The initial requirement is to produce a defined interface with the local job submission procedures, so that the Toric test cases can be run automatically following the build process. [ These jobs generally take too long to run from the command prompt ] In more detail, we require a procedure which
- Submits a serial or parallel job to the local batch system
- Allows the user to control submission parameters ( number of processors, notification .. )
- Does not require the user to edit any files
- Allows more than one job to be submitted concurrently, using the same input data.
Such a procedure would be generally useful in other cases, if it could replace the usual job-specific scripts which are edited for each run .
The prototype system described was developed to submit job to the JET LoadLeveller system . This requires two scripts -
- A job description, which is submitted to the job scheduler, and
- A ( unix shell ) script, which is a wrapper for the binary executable. This script also contains the MPI commands needed to start parallel processes.
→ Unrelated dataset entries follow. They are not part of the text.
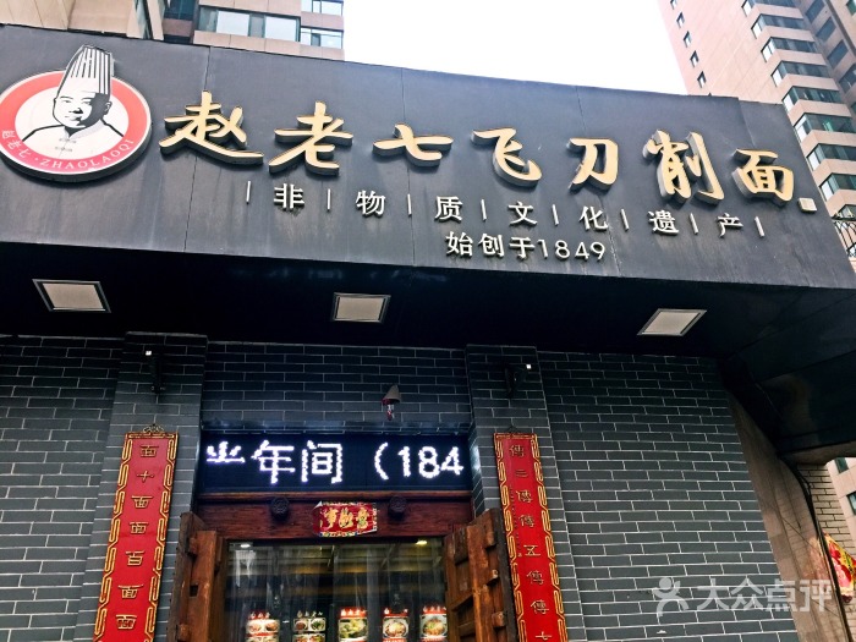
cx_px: 428
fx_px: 717
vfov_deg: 48.2
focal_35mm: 29
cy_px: 321
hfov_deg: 61.7
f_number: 2.2
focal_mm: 4.15
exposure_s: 1/33
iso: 32
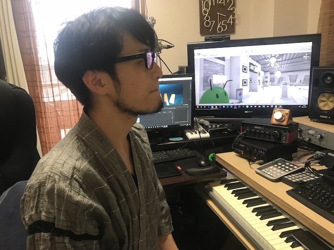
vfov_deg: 49.7
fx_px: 270
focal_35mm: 28
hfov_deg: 63.4
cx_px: 167
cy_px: 125
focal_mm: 3.99
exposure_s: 1/15
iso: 80
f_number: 1.8
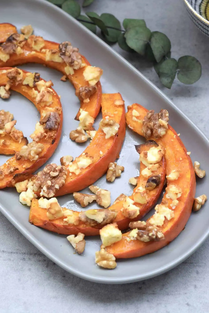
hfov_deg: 18.2
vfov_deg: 27.0
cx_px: 104
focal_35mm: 75
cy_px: 156
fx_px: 653
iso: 400
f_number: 5
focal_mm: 50
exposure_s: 1/100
The Lrun procedure prepares these two scripts, & inserts parameters as needed. The parameters are set by the script or makefile which submits the job, and may refer to ( shell ) environment variables. The parameters may also request user input - eg to define the number of processors to be requested for a parallel job
A prototype Lrun procedure has been written in perl, for test purposes. This is called with two arguments -
- A file pointer to inline data containing lines for the shell script, and
- A hash of symbol/value substitutions to be made in the output scripts
An example script, which runs the toric_main code distributed with Transp, is described here .
Evaluation of this & earlier prototypes showed that, while the Job description file submitted to the batch system was almost standard, and could be prepared using symbol/value substitution alone, the shell wrapper scripts for different codes tended to require different features. Consequently the skeleton file for the job description is stored in the Lrun module, while the wrapper file skeleton is provided as an argument.
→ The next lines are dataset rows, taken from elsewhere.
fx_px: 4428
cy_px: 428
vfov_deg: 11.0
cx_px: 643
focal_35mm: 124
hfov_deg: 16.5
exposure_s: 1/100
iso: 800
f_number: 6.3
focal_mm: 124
More important than the actual implementation is the definition of an agreed
set of variables, particularly for the Job description file, so that programs
using Lrun are portable between sites. The skeleton Job description for a JET
batch job is
__DATA__ # ll script template # @ executable = &LLSCR& # @ input = &STDIN& # @ output = &STDOUT& # @ error = &STDERR& # @ initialdir = &RUNDIR& # @ notify_user = &USER& # @ notification = complete --P jobtype = openmpi --P max_processors = &NPMIN& --P min_processors = &NPMAX& # @ queue _END_ |
Variables are deliminated by the "&" character in the skeleton scripts. Lines starting "--P" are converted to script lines for parallel jobs, and skipped for serial jobs.
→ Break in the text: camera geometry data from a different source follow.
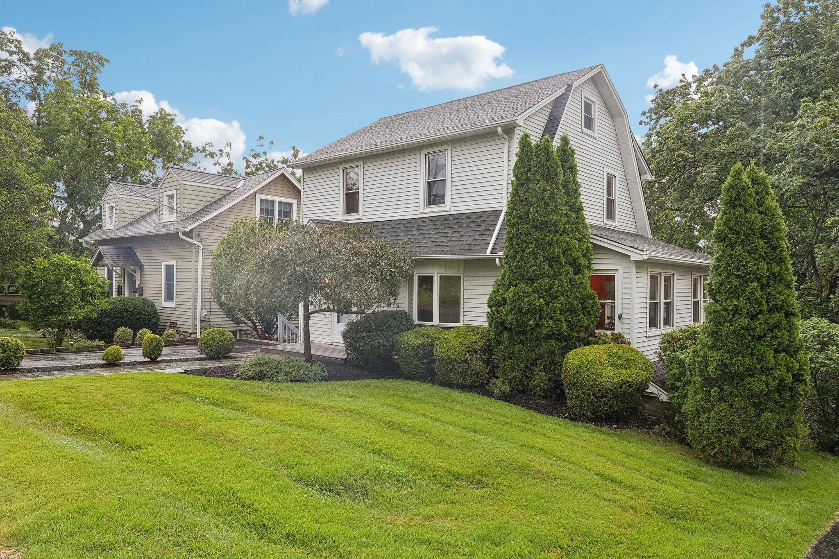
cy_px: 280
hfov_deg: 73.7
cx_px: 420
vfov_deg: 53.1
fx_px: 559
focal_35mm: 24
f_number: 8
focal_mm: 16
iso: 400
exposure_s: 1/20
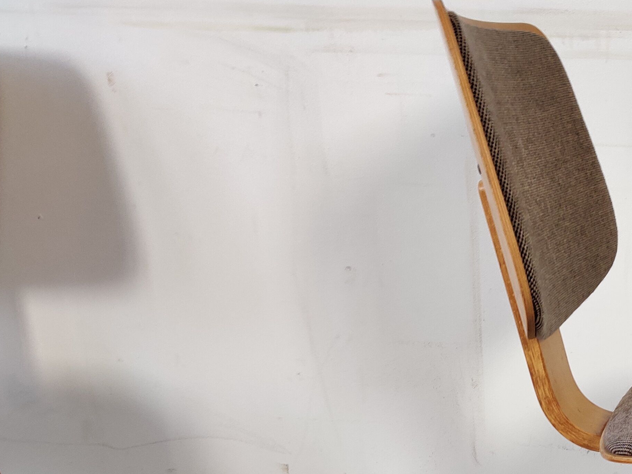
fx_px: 1077
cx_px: 649
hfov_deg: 30.2
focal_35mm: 59
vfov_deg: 24.0
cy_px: 445
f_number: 1.65
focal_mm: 4.75
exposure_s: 1/100
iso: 160
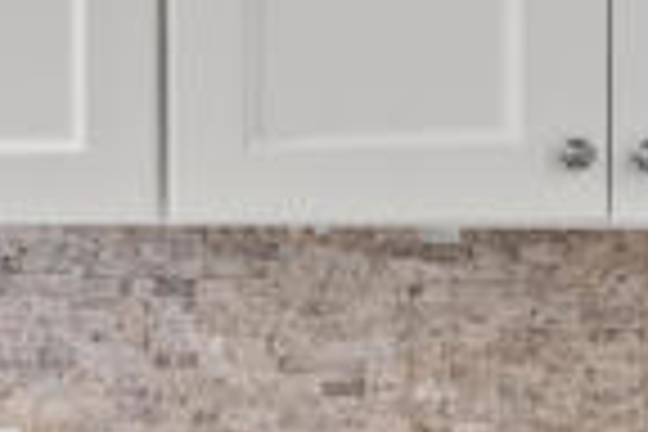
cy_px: 225
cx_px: -261
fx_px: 1602
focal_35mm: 89
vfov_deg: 15.4
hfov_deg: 20.3
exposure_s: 1/8
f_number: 8
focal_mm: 20
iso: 1600
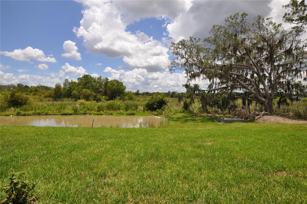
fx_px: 147
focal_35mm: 17
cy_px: 102
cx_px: 154
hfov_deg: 92.5
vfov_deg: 69.5
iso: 200
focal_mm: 11.5
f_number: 10
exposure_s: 1/400
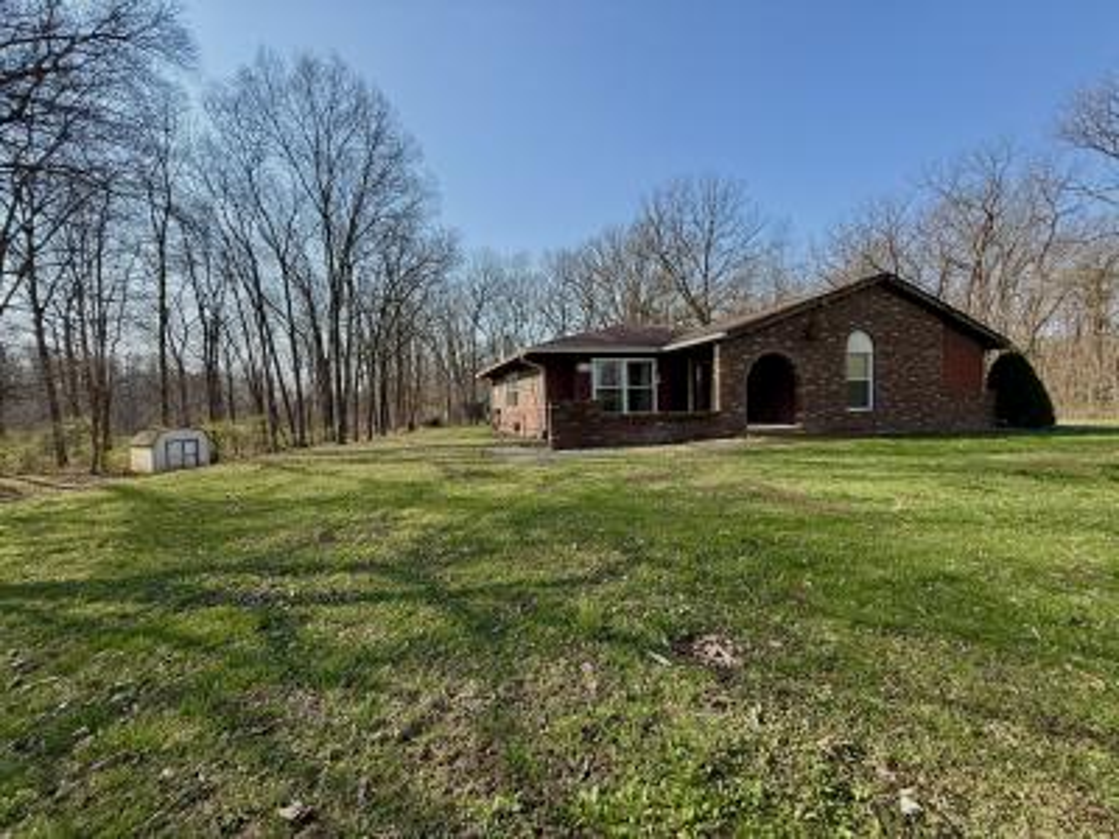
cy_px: 420
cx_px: 560
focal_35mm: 14
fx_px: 453
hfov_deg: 102.1
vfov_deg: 85.7
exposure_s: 1/820
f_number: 2.2
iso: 50
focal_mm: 2.22
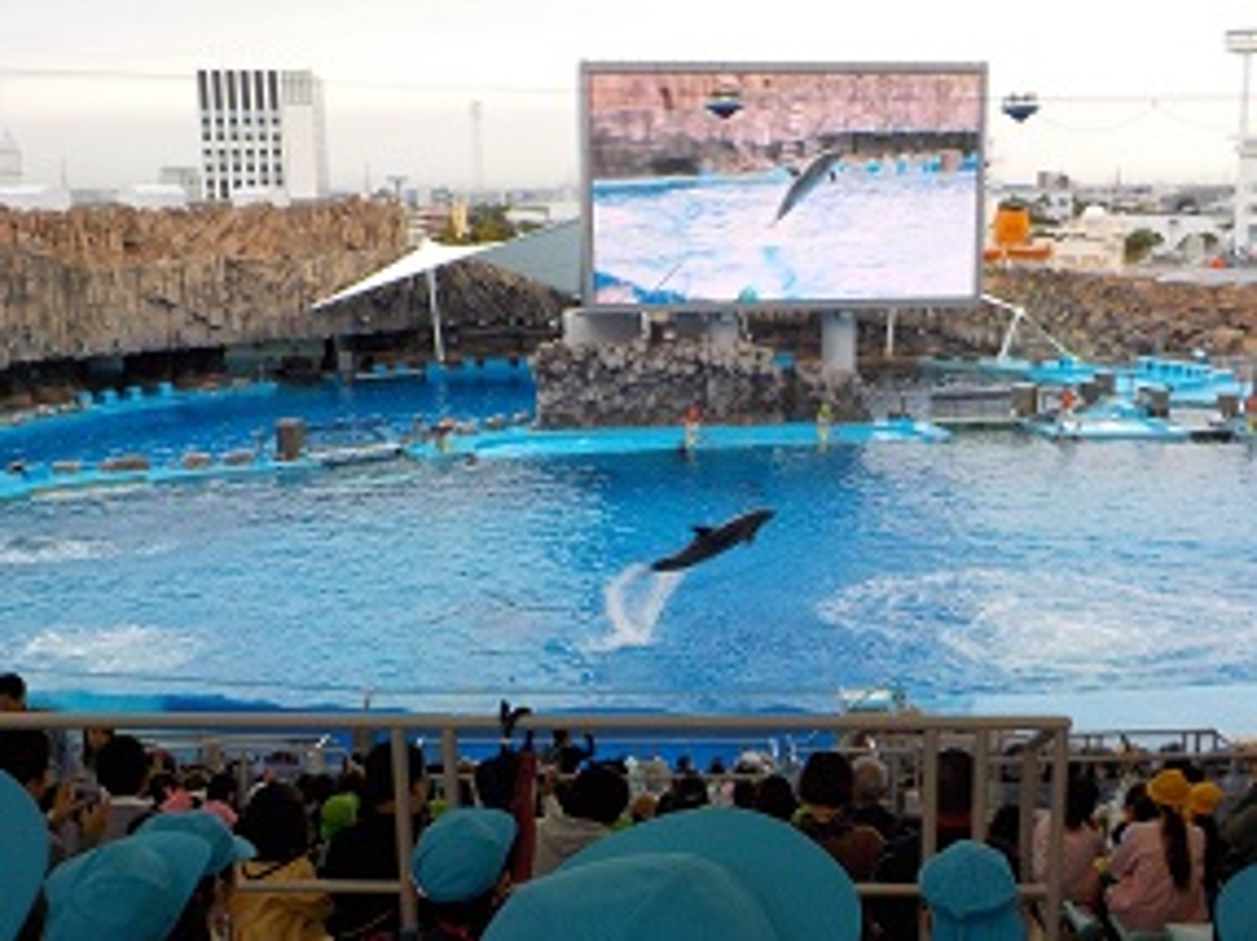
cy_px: 558
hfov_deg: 44.7
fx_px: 1524
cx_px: 721
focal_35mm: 42
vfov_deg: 34.2
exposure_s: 1/200
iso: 125
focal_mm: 4.1
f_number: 3.3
Table 1 lists the variables used in Lrun, and additional variables
which may be used in the wrapper scripts -
ARGS | Arguments for the Executable | |
EXE | Executable binary | |
EXEDIR | Directory containing EXE | |
INIT | Initialisation file | Defaults to /dev/null |
LLSCR | Wrapper script to be run | This script is generated by Lrun |
MPI | MPI flag {Y|N} | |
NPMIN | Minimum # processors required | MPI only |
NPMAX | Maximum # processors required | MPI only |
PID | (Fairly) Unique process ID | [ This is the ID of the perl process, which calls Lrun ] |
RUNDIR | Directory where the batch job runs | LLSCR file is written to this directory |
STDIN | Input file | |
STDOUT | Output file | |
STDERR | Error output file | |
USER | Account to notify on job completion |
Submitting parallel jobs requires additional lines in the job description file ( to control processor allocation ). The Toric submission script Runone.pl initiates a parallel run with the following hash definitions -
if( $mpi ) { $hash{MPI} = "Y"; $hash{NPMIN} = "?NPMIN"; $hash{NPMAX} = "?NPMAX"; } else { $hash{MPI} = "N";} |
The initial "?" in the NPMIN, NPMAX value fields cause Lrun to prompt the user to enter values for these parameters.
Lrun provides these facilities, in addition to the basic script editing operation -
A script which uses these features ( to submit the Toric test cases ) is described here
Error checking - Lrun checks that any environment variables referenced are defined, & will create RUNDIR if it does not exist ( to support creation of a new directory for each run )